[Transcribed page text]
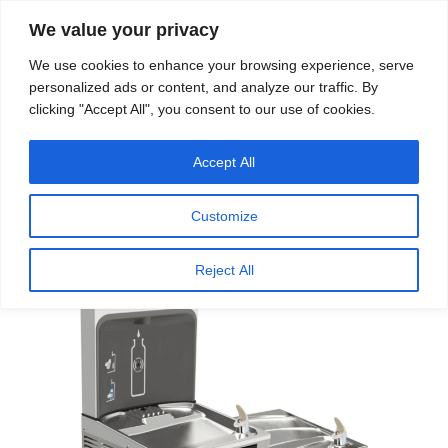
We value your privacy
Search
We use cookies to enhance your browsing experience, serve
personalized ads or content, and analyze our traffic. By
clicking "Accept All", you consent to our use of cookies.
Providing quality water to Northeast Ohio since 1897
Accept All
Home
/
Touch-Free Water Dispensers
/ Touchless
Drinking Water Fountains
Customize
Reject All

Instructions to follow: Rewrite the text from the data with every instance of "cookies" swapped for "tracking files" and all else left unchanged. Leave the pictures out.

Answer:
We value your privacy
Search
We use tracking files to enhance your browsing experience, serve
personalized ads or content, and analyze our traffic. By
clicking "Accept All", you consent to our use of tracking files.
Providing quality water to Northeast Ohio since 1897
Accept All
Home
/
Touch-Free Water Dispensers
/ Touchless
Drinking Water Fountains
Customize
Reject All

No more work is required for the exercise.